When Aitor arrived in the paediatric oncology department of the Son Espases university hospital in Palma de Mallorca he barely spoke – he was a frightened child who did not want to be separated from his mother. Music therapy is helping him to loosen up and sing. To feel safer and more comfortable with himself.

“Music therapy isn’t about a musician who sings songs. I don’t just come here to sing. It’s much more than that,” explains Pau Català, a music therapist with the Association of Parents of Children with Cancer of the Balearic Islands (Asociación de Padres de Niños con Cáncer de Baleares - ASPANOB). Qualified in piano and guitar studies, Pau also has a master’s degree and a post-graduate qualification in this discipline, and has been taking his suitcase full of instruments from room to room for four years now. 

It was 1966 when neurologist Oliver Sacks first studied the effect music had on patients with Parkinson’s disease. As a result of that success, the creation of music therapy units was immediately boosted in hospitals in the United States. 

In Mallorca music therapy has undergone significant growth over recent years. Hospitals like Son Espases, Sant Joan de Déu or the Joan March hospital offer this type of therapy. ASPANOB was the first group to financially support the project, which several NGOs have joined. 

Like Aitor, Noa, aged 14, wakes up with Pau’s music. The buzz of the ventilators, the echo of the infusion pumps, the whistle of the oxygen, the rattle of the carts, the beeping of the pulse oximeter and the murmur of the adult voices of doctors and nurses on their rounds – all of the typical sounds that a child suffering from cancer usually hears in hospital are forgotten for a short while. 

Some days, when Pau goes into Noa’s room, her eyes are closed, and she is still half asleep. Little by little, she gently wakes up to Recuérdame, her favourite song from Coco - the children’s film. He sings it to her very softly and watches as Noa gradually opens her eyes and, pulling her hands out from under the blanket, asks Pau for the maracas.
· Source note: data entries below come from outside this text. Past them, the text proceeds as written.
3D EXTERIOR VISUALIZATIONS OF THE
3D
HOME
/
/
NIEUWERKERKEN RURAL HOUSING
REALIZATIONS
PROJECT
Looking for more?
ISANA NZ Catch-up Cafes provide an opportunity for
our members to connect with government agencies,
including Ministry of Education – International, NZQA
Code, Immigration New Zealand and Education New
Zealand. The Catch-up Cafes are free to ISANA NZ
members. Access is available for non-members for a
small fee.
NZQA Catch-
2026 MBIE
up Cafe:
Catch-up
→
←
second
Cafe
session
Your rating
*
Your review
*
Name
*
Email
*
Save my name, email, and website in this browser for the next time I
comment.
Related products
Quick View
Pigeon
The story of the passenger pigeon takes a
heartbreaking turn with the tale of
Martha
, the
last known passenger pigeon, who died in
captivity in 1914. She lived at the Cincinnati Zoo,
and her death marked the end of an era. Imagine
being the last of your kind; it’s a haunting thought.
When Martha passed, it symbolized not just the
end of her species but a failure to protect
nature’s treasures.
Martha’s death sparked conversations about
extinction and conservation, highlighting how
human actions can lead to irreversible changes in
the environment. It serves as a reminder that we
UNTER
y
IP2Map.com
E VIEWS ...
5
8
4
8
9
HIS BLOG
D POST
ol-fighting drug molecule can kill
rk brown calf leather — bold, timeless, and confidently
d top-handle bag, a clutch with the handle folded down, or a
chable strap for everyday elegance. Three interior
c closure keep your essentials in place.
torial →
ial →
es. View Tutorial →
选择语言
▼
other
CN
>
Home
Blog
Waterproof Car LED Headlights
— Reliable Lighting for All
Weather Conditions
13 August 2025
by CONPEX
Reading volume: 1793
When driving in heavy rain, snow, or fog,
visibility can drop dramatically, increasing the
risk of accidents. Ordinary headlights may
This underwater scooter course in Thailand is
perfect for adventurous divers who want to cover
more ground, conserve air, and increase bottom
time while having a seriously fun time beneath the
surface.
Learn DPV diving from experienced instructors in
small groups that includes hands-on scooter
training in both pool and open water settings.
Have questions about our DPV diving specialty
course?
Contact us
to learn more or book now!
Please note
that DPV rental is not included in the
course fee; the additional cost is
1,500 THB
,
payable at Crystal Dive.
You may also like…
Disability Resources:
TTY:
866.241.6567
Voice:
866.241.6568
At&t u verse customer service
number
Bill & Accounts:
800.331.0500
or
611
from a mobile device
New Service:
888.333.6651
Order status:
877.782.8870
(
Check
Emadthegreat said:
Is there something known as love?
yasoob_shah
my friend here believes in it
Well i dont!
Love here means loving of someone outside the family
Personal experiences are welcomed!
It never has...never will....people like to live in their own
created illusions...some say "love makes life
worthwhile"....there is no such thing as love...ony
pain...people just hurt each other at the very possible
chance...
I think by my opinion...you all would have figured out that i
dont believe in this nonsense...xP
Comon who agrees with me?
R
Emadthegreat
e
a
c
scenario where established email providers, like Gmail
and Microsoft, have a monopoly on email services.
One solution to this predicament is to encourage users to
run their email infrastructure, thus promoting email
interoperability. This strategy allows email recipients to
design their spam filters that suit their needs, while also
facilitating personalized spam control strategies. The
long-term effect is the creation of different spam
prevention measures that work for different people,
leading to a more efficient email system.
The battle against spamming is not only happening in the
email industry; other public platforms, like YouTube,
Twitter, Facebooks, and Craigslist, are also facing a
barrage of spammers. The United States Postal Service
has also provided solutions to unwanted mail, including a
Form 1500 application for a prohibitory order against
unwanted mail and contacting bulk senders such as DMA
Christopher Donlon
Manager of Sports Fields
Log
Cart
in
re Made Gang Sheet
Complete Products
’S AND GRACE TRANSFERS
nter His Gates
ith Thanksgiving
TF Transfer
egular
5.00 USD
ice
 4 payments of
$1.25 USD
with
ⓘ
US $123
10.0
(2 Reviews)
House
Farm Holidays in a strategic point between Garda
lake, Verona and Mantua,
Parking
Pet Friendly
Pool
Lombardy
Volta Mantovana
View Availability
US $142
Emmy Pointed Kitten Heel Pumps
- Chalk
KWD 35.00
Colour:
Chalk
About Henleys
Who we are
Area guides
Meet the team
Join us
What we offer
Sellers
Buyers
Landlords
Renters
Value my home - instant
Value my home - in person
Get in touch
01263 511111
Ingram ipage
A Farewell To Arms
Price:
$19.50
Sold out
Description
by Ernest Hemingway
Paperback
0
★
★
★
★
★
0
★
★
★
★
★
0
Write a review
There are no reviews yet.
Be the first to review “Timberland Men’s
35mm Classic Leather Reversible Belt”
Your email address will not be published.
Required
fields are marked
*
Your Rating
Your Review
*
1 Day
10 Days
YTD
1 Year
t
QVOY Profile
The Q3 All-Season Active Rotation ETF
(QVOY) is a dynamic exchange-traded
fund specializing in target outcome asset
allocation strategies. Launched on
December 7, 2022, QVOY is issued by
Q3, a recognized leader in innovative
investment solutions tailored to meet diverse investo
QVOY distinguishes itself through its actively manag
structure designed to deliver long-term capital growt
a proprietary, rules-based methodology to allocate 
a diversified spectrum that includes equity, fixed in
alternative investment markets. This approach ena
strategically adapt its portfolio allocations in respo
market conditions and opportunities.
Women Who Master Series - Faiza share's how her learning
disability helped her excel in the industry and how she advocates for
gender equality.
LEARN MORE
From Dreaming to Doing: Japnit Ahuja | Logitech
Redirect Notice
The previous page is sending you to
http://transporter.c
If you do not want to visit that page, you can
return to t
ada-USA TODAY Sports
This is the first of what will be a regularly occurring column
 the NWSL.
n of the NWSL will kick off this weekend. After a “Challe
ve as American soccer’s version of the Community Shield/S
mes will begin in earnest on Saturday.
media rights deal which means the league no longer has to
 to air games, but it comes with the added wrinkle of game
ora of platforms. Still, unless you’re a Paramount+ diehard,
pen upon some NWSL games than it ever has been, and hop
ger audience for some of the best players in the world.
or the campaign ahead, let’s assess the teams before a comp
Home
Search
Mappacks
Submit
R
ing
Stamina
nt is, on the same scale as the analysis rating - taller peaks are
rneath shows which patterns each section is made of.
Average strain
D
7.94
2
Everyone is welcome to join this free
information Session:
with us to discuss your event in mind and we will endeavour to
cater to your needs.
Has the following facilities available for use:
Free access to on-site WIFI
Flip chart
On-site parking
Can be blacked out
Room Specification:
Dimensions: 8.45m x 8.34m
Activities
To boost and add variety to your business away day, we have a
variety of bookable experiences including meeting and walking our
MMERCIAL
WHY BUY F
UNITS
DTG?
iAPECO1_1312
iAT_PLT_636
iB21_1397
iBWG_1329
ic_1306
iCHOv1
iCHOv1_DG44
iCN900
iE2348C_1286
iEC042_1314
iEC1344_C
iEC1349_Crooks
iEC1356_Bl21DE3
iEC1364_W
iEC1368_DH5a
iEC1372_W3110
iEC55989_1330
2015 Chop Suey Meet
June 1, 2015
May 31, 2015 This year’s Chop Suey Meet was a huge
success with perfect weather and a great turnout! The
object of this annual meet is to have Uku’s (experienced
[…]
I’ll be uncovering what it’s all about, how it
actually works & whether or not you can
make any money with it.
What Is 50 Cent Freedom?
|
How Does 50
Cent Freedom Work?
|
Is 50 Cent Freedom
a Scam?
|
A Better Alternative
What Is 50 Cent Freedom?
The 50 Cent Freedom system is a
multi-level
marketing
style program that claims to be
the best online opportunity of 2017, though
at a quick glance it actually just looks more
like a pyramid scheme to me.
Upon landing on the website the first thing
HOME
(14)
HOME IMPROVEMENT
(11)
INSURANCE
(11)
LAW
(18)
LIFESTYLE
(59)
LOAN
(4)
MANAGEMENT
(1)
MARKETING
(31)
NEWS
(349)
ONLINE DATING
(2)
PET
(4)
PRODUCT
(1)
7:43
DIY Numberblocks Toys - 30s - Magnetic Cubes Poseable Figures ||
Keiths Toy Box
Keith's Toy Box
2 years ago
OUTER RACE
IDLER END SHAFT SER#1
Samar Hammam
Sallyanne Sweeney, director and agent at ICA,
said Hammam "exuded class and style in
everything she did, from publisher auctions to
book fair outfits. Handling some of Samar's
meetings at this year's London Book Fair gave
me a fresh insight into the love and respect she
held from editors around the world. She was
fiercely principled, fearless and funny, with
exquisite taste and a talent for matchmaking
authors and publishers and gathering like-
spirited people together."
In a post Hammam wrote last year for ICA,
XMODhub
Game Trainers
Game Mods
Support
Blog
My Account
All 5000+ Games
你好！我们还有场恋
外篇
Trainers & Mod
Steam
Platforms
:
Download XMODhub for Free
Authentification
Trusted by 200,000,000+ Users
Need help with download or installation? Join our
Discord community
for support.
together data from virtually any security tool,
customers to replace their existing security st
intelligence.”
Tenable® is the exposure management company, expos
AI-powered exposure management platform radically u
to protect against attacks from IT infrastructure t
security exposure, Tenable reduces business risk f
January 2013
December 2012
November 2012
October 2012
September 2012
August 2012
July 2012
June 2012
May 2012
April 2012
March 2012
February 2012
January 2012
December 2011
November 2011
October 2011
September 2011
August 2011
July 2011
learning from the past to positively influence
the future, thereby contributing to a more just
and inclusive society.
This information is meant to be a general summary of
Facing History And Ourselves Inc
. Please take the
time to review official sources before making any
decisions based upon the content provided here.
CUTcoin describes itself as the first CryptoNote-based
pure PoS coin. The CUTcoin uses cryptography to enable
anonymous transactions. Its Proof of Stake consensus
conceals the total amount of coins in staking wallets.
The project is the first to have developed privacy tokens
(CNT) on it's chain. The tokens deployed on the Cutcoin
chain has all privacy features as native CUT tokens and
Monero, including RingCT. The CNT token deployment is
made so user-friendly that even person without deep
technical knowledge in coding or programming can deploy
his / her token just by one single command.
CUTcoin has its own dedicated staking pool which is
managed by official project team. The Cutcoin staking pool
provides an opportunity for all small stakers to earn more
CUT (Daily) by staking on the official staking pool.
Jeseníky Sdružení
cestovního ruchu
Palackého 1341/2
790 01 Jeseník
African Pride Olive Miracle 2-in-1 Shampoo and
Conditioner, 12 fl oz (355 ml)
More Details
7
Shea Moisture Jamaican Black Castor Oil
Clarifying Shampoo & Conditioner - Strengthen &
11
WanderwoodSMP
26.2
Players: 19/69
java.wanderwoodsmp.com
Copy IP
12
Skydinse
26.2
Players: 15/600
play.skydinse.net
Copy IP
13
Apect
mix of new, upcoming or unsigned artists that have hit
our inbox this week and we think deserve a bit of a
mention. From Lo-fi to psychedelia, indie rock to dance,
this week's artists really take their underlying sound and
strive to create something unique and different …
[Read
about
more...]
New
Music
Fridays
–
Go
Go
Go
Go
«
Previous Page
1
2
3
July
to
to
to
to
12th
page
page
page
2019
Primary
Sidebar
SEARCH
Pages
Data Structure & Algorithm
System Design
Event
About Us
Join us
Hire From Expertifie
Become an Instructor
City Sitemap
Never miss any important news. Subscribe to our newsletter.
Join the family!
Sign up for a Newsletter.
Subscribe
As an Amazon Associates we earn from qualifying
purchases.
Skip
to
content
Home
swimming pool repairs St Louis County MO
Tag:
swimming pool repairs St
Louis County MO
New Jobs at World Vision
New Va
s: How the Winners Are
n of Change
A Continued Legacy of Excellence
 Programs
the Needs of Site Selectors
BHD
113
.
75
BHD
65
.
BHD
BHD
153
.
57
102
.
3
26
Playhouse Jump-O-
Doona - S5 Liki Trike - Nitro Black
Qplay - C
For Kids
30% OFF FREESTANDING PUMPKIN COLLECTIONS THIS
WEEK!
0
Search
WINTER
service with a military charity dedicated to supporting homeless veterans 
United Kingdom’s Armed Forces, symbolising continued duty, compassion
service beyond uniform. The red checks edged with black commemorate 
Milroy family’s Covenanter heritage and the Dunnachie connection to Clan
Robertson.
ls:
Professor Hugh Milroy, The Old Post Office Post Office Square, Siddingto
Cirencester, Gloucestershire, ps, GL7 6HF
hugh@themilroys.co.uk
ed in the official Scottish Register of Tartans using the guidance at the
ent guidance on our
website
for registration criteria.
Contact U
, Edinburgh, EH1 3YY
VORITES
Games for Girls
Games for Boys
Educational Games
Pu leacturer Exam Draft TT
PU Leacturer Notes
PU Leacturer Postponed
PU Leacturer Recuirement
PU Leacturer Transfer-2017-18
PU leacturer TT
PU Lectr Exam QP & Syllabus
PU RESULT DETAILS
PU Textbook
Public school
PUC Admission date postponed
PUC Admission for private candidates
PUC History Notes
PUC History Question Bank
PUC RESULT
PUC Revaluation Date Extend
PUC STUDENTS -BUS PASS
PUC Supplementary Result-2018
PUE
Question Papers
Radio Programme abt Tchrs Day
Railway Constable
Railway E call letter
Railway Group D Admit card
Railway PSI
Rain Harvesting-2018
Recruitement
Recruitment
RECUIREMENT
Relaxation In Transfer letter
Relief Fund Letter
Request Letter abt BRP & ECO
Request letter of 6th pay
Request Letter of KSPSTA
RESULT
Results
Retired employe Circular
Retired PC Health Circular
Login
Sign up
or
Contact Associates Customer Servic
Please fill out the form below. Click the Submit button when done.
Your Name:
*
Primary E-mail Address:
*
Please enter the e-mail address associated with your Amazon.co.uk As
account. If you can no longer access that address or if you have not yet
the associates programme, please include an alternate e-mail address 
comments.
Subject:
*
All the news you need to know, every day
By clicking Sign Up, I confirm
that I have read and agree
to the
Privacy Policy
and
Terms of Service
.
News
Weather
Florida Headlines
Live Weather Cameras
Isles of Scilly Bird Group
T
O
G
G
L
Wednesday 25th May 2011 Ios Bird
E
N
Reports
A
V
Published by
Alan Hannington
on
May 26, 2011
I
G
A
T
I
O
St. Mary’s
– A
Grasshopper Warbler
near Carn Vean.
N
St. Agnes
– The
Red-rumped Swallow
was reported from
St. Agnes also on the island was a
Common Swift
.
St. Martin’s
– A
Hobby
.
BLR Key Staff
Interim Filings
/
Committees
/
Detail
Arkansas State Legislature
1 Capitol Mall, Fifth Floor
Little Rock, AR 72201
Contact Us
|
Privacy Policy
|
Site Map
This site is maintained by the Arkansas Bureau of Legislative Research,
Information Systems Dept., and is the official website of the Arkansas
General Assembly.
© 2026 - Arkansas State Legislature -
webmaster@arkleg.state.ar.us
Her mother then seizes the moment to sit her up, and between the two of them they manage to activate her. “Music has that sedating and activating capacity,” adds Pau.  

Taking his guitar from its case, Pau manages to get Noa to accept a swap of a toy for the musical instrument he proposes. “And which one are we going to sing now?,” he asks her. Rhythm, tone, lyrics, melody and harmony are some of the tools Pau uses to move forward with the goals he has set himself with each patient. “It’s difficult to explain in words. Music therapy is my life,” he says, clearly moved.

The musical experience is an option offered to patients who want it. But if one day Aitor, for example, feels tired and isn’t in the mood for a music therapy session, Pau respects this and does not go into his room. “What I’m telling him is that he has the power to decide. He can’t decide about what they give him in a chemo session, but he can make a decision on this.” he explains. 

The day Aitor sings a little louder and lets himself go, and is moved from his usual rigidity, or the day he manages to stimulate Noa to put her hands on the strings of the guitar, achieving a whole movement, are the days when Pau goes home happy at a “job well done.” 

Thanks to the study of music therapy and its relationship with medicine today, we now know that listening to music activates the visual, auditory and motor cortices. Taking us a little closer to the incredible orchestra that inhabits our brain.